- **Fragment strony**:
◇ ◇ ◇ ◇ ◇
Dziś jest: 24.11.2024
Imieniny: Chryzogona, Emmy, Flory
Data dodania: 2013-07-12 11:40

Iwona Starczewska

Przez chaos gminy tracą grube miliony

W ostatnich latach mogliśmy obserwować pospolite ruszenie polskich gmin, które uwierzyły, że marketing i reklama przyciągną do nich rzesze turystów i inwestorów. To jednak nie do końca prawda przynajmniej, jeżeli chodzi o inwestorów. Co odstrasza ich od podjęcia działań? Miejscowe plany zagospodarowania przestrzennego. A raczej ich brak.

reklama
Świetny wizerunek gminy, dobre położenie, chłonny rynek wszystko to ma oczywiście znaczenie dla potencjalnego przedsiębiorcy, który szuka miejsca pod budowę swojej inwestycji. Jednak pułapka tkwi gdzie indziej i nadal nie wszystkie władze samorządowe zdają sobie z tego sprawę. Znaczne obszary kraju nie mają opracowanego planu zagospodarowania przestrzennego, co skutecznie zniechęca potencjalnych inwestorów. Dlaczego tak się dzieje?
◇ ◇ ◇ ◇ ◇
- **Udostępnione dane**:
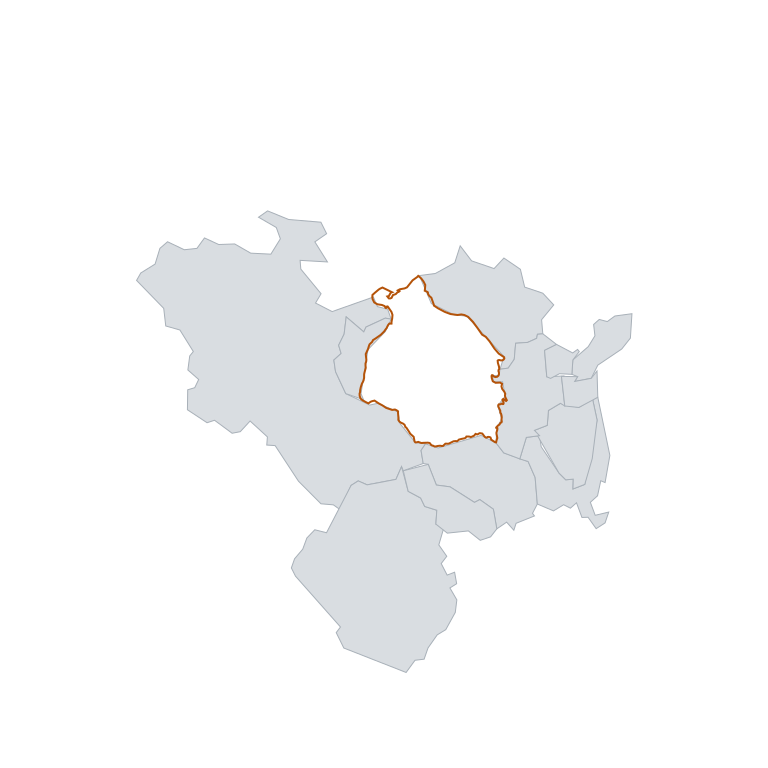 Romania highlighted among its neighbors, rotated 223°
{"feature_id": "ROU", "entity_name": "Romania", "entity_type": "country or territory", "adm_level": 0, "iso_a3": "ROU", "parent_name": "Europe", "parent_adm1": "", "projection": "orthographic", "projection_center": [24.529, 45.967], "detail": "fine", "context": "with_neighbors", "style": "outline", "palette": "amber", "viewbox_px": 768, "rotation_deg": 223, "n_neighbors": 12, "source": "natural_earth", "source_scale": "50m", "svg_char_len": 7906}
<svg xmlns="http://www.w3.org/2000/svg" viewBox="0 0 768 768"><g transform="rotate(223 384 384)"><path d="M558.8,419.5L569.5,425.0L589.5,420.4L587.2,431.2L565.9,439.3L540.5,459.3L528.5,454.8L531.5,440.8L508.6,434.7L529.7,417.2L523.2,411.3L491.6,407.1L489.3,396.5L471.3,401.6L451.1,440.4L441.6,436.1L432.3,441.2L423.0,436.3L428.0,433.0L436.0,413.4L434.3,408.3L457.4,407.3L447.2,393.3L443.6,381.4L436.2,377.1L437.0,367.3L427.9,360.0L405.4,350.9L380.1,358.8L375.4,365.6L354.6,373.1L345.5,366.0L321.2,362.5L312.8,368.5L311.6,360.7L301.1,352.6L310.7,333.7L314.8,335.5L310.2,322.4L327.6,298.7L336.8,295.5L338.9,287.4L330.0,262.2L338.6,261.1L348.4,253.4L380.3,254.6L421.6,264.7L428.1,259.4L433.2,265.8L456.7,265.6L456.6,251.1L461.5,244.4L483.2,241.9L487.0,235.0L510.2,231.1L523.6,245.9L519.9,252.2L522.6,260.9L537.0,260.5L545.2,272.0L545.6,277.7L570.1,284.3L583.2,277.6L596.7,289.1L635.6,291.0L637.6,299.3L633.2,315.6L640.4,330.4L639.3,340.4L621.6,346.0L613.3,355.6L614.9,368.4L600.0,373.3L588.7,384.6L570.7,388.8L555.3,401.8L558.8,419.5Z" fill="#d9dde1" stroke="#a8b0b8" stroke-width="1"/><path d="M330.2,195.2L330.8,207.8L335.4,218.8L335.2,230.2L324.6,236.0L338.9,287.4L336.8,295.5L327.6,298.7L310.2,322.4L314.8,335.5L293.1,322.0L279.4,325.6L270.7,322.2L259.3,327.7L250.5,316.9L242.5,320.3L234.2,303.7L220.6,300.8L219.7,291.7L207.5,287.3L204.0,294.5L194.7,287.5L196.7,279.8L183.5,275.8L176.1,265.6L171.3,246.5L174.0,236.8L171.8,221.0L167.0,210.1L172.9,203.1L171.1,188.1L233.3,163.5L249.4,169.6L250.1,176.6L317.7,183.1L326.3,186.3L330.2,195.2Z" fill="#d9dde1" stroke="#a8b0b8" stroke-width="1"/><path d="M301.1,352.6L311.6,360.7L312.8,368.5L300.7,374.2L278.0,412.6L261.8,417.3L249.4,415.3L225.7,425.6L209.7,418.7L190.0,400.8L187.2,390.7L184.0,390.1L192.4,372.2L189.3,365.6L200.1,366.6L202.7,355.0L218.6,367.0L235.1,364.8L237.1,359.1L265.6,353.8L276.8,345.8L296.9,355.4L301.1,352.6Z" fill="#d9dde1" stroke="#a8b0b8" stroke-width="1"/><path d="M388.3,358.6L405.4,350.9L427.9,360.0L437.0,367.3L436.2,377.1L443.6,381.4L447.2,393.3L457.4,407.3L434.3,408.3L436.0,413.4L428.0,433.0L423.0,436.3L418.8,423.3L419.2,398.3L394.2,361.2L388.3,358.6Z" fill="#d9dde1" stroke="#a8b0b8" stroke-width="1"/><path d="M309.2,473.9L315.0,485.9L369.7,490.0L380.0,482.4L404.2,475.1L432.1,487.4L421.8,499.9L414.9,520.9L422.5,537.0L403.9,533.8L382.2,543.5L382.2,557.9L362.5,560.9L347.2,550.8L329.8,558.7L313.8,557.6L312.6,538.5L302.1,529.0L305.7,525.0L303.5,521.5L307.3,512.4L315.5,503.6L305.6,490.9L304.0,480.3L309.2,473.9Z" fill="#d9dde1" stroke="#a8b0b8" stroke-width="1"/><path d="M271.3,570.5L270.6,578.0L263.3,581.9L261.5,591.2L250.6,604.5L235.1,585.6L234.0,571.8L240.5,543.6L236.3,529.5L246.3,515.9L247.4,521.4L253.2,519.2L262.3,530.4L260.1,550.6L262.6,563.1L271.3,570.5Z" fill="#d9dde1" stroke="#a8b0b8" stroke-width="1"/><path d="M190.0,400.8L209.7,418.7L225.7,425.6L233.6,421.8L243.5,442.0L235.0,452.3L226.2,445.3L195.2,438.2L185.7,437.9L180.7,443.5L174.2,436.1L168.7,447.5L203.5,502.9L221.3,515.3L218.6,520.1L170.1,485.8L155.1,462.7L159.5,461.1L151.6,447.9L152.4,438.2L140.0,432.0L132.3,443.6L127.6,433.2L130.2,422.9L143.9,425.7L148.2,421.4L162.2,428.4L163.0,420.3L170.3,418.2L173.5,406.8L190.0,400.8Z" fill="#d9dde1" stroke="#a8b0b8" stroke-width="1"/><path d="M310.7,333.7L296.9,355.4L276.8,345.8L265.6,353.8L237.1,359.1L235.1,364.8L218.6,367.0L202.7,355.0L201.8,344.9L207.0,335.3L222.1,334.1L236.0,318.1L250.5,316.9L259.3,327.7L270.7,322.2L279.4,325.6L293.1,322.0L310.7,333.7Z" fill="#d9dde1" stroke="#a8b0b8" stroke-width="1"/><path d="M221.3,515.3L203.5,502.9L180.8,471.4L168.7,447.5L174.2,436.1L180.7,443.5L185.7,437.9L195.2,438.2L242.4,452.7L236.4,465.1L245.7,476.8L241.8,490.2L225.5,499.7L221.3,515.3Z" fill="#d9dde1" stroke="#a8b0b8" stroke-width="1"/><path d="M233.6,421.8L249.4,415.3L261.8,417.3L272.0,429.2L273.9,438.5L286.0,445.8L287.1,457.8L298.8,466.5L305.5,460.3L310.5,464.0L305.6,468.7L309.2,473.9L304.0,480.3L305.6,490.9L315.5,503.6L307.3,512.4L303.5,521.5L305.7,525.0L302.1,529.0L284.8,530.6L289.5,518.1L269.9,500.3L257.5,513.0L259.4,510.6L236.8,491.2L241.8,490.2L245.7,476.8L236.4,465.1L242.4,452.7L235.0,452.3L243.5,442.0L233.6,421.8Z" fill="#d9dde1" stroke="#a8b0b8" stroke-width="1"/><path d="M259.4,510.6L247.4,521.4L246.3,515.9L236.3,529.5L237.1,538.8L218.6,520.1L225.5,499.7L236.8,491.2L259.4,510.6Z" fill="#d9dde1" stroke="#a8b0b8" stroke-width="1"/><path d="M263.3,540.9L262.3,530.4L253.2,519.2L262.7,511.2L266.0,501.7L269.9,500.3L289.5,518.1L284.8,530.6L267.2,535.4L266.0,541.3L263.3,540.9Z" fill="#d9dde1" stroke="#a8b0b8" stroke-width="1"/><path d="M422.7,437.5L424.9,440.3L427.7,441.8L434.1,443.2L434.6,442.9L434.7,442.6L434.2,442.2L434.1,441.6L434.4,440.9L435.3,440.9L436.7,441.4L439.4,440.4L443.2,437.8L446.8,437.0L450.2,438.3L452.0,439.8L453.2,441.3L453.0,443.2L452.9,444.4L452.3,449.5L451.8,451.3L450.9,453.5L440.7,456.6L441.3,455.4L440.9,453.3L440.4,451.7L441.3,450.3L438.9,449.9L437.9,450.7L437.2,452.1L438.1,455.2L437.1,457.0L436.7,458.0L436.7,460.3L436.1,461.3L436.0,462.4L437.7,462.0L437.0,464.1L434.1,468.0L433.1,470.4L433.8,479.3L432.7,484.8L432.7,486.4L429.3,486.6L428.3,486.5L425.0,485.9L421.4,484.6L419.2,481.9L417.8,480.0L414.8,481.0L414.2,480.8L413.3,479.9L411.0,479.3L408.2,479.4L401.7,476.0L401.0,475.4L396.1,476.2L388.7,478.2L383.1,480.5L377.3,484.6L374.9,487.6L372.2,489.3L368.2,490.5L361.2,490.1L353.8,488.7L345.9,487.0L341.7,487.9L335.9,487.2L327.3,485.2L320.8,484.5L314.4,485.5L313.4,484.7L313.2,483.7L313.4,482.3L314.4,481.1L315.9,480.3L316.7,479.4L316.8,478.6L315.1,477.1L311.7,475.1L310.2,473.8L309.9,473.5L309.8,472.4L309.1,471.5L307.8,470.8L306.7,469.7L306.0,468.0L306.2,466.4L307.3,465.0L308.7,464.4L310.3,464.6L311.0,464.2L310.8,463.2L309.2,461.8L306.3,460.2L303.2,461.0L300.1,464.2L297.8,464.7L296.5,462.4L294.2,461.0L290.7,460.4L288.6,459.5L287.8,458.2L286.4,457.1L283.1,455.9L283.1,454.9L283.6,454.7L284.8,454.6L286.4,454.5L286.7,453.9L286.7,453.4L285.5,452.7L284.2,452.2L283.6,451.7L283.2,451.2L283.1,450.7L283.5,450.3L284.0,450.3L284.5,450.0L284.9,448.8L285.6,447.8L286.1,447.5L286.1,446.7L285.6,446.0L284.9,445.4L283.9,445.0L280.8,443.8L279.3,442.3L278.3,442.2L276.8,441.3L275.2,440.0L273.8,438.1L272.3,436.9L272.0,436.4L271.9,436.0L272.2,435.5L272.3,434.9L271.9,433.1L272.3,431.3L272.3,429.5L272.3,428.7L272.0,428.5L271.8,428.7L271.4,429.1L271.0,429.1L269.9,427.8L268.6,425.1L267.7,424.2L265.8,422.9L264.3,421.8L263.3,419.6L262.2,417.8L263.0,417.2L267.6,416.4L269.6,417.5L270.6,417.2L271.6,416.5L272.1,415.9L272.2,415.2L272.7,414.4L274.3,414.1L278.3,414.8L280.0,413.7L280.6,413.1L281.0,411.7L281.5,410.6L283.0,410.0L283.0,409.0L282.8,407.9L283.8,405.4L284.3,404.4L285.1,404.1L286.2,403.4L287.9,401.8L287.6,400.4L288.0,399.3L289.8,396.8L291.3,394.4L291.3,393.2L291.5,392.1L292.8,391.0L294.1,389.5L295.9,384.7L296.5,383.9L297.6,383.0L298.4,382.2L298.6,379.0L299.4,378.1L300.9,377.1L302.3,375.5L303.6,373.6L304.5,372.7L305.7,372.5L307.0,371.8L308.4,371.6L309.8,372.0L310.7,371.8L312.0,370.9L315.5,367.4L316.0,366.7L316.7,366.2L319.5,365.0L320.2,363.8L321.2,362.7L322.4,362.8L326.3,365.6L330.6,365.5L331.4,365.6L331.6,365.7L332.1,365.9L337.8,367.3L338.7,367.2L338.9,367.1L341.2,368.2L343.2,368.0L345.1,367.3L347.1,367.0L349.0,367.5L350.4,369.1L354.0,372.4L355.1,373.6L356.8,373.4L358.6,372.8L360.4,370.6L366.1,368.0L370.5,367.3L374.7,366.2L379.6,365.4L381.0,363.3L381.7,361.8L382.2,359.2L384.8,358.4L387.3,357.8L388.2,357.5L390.0,357.3L391.5,357.5L393.7,358.7L395.3,360.3L395.9,361.6L397.3,363.3L398.8,365.8L400.4,369.2L400.8,370.9L401.4,372.7L402.7,374.9L405.0,377.4L405.3,377.8L406.3,379.5L408.4,383.4L410.1,384.9L411.6,386.5L412.3,388.2L413.4,389.7L415.8,391.7L417.8,393.5L419.6,398.8L420.8,401.2L421.6,403.1L421.4,406.9L422.0,408.5L421.2,411.6L419.9,417.7L419.7,422.5L420.1,425.1L420.2,426.7L420.6,427.8L421.2,429.9L421.3,431.8L420.8,432.4L420.0,432.9L419.7,433.3L420.5,434.1L421.6,435.7L422.7,437.5Z" fill="none" stroke="#b45309" stroke-width="2"/></g></svg>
◇ ◇ ◇ ◇ ◇
- **Twoje zadania**:
**1)** Odpowiedz krótko na pytania do artykułu o planach zagospodarowania:
(a) Jaka data dodania jest podana przy artykule?
(b) W co według artykułu uwierzyły polskie gminy?
(c) Czego brak nie zachęca inwestorów, lecz ich odstrasza?
**2)** Proszę przepisać bez zmian fragment artykułu o planach zagospodarowania, zaczynając od „Iwona Starczewska” i kończąc na „raczej ich brak.”.

- **Odpowiedzi do zadań**:
**1)**
(a) 2013-07-12 11:40
(b) W to, że marketing i reklama przyciągną do nich rzesze turystów i inwestorów.
(c) Miejscowych planów zagospodarowania przestrzennego.

**2)**
Iwona Starczewska

Przez chaos gminy tracą grube miliony

W ostatnich latach mogliśmy obserwować pospolite ruszenie polskich gmin, które uwierzyły, że marketing i reklama przyciągną do nich rzesze turystów i inwestorów. To jednak nie do końca prawda przynajmniej, jeżeli chodzi o inwestorów. Co odstrasza ich od podjęcia działań? Miejscowe plany zagospodarowania przestrzennego. A raczej ich brak.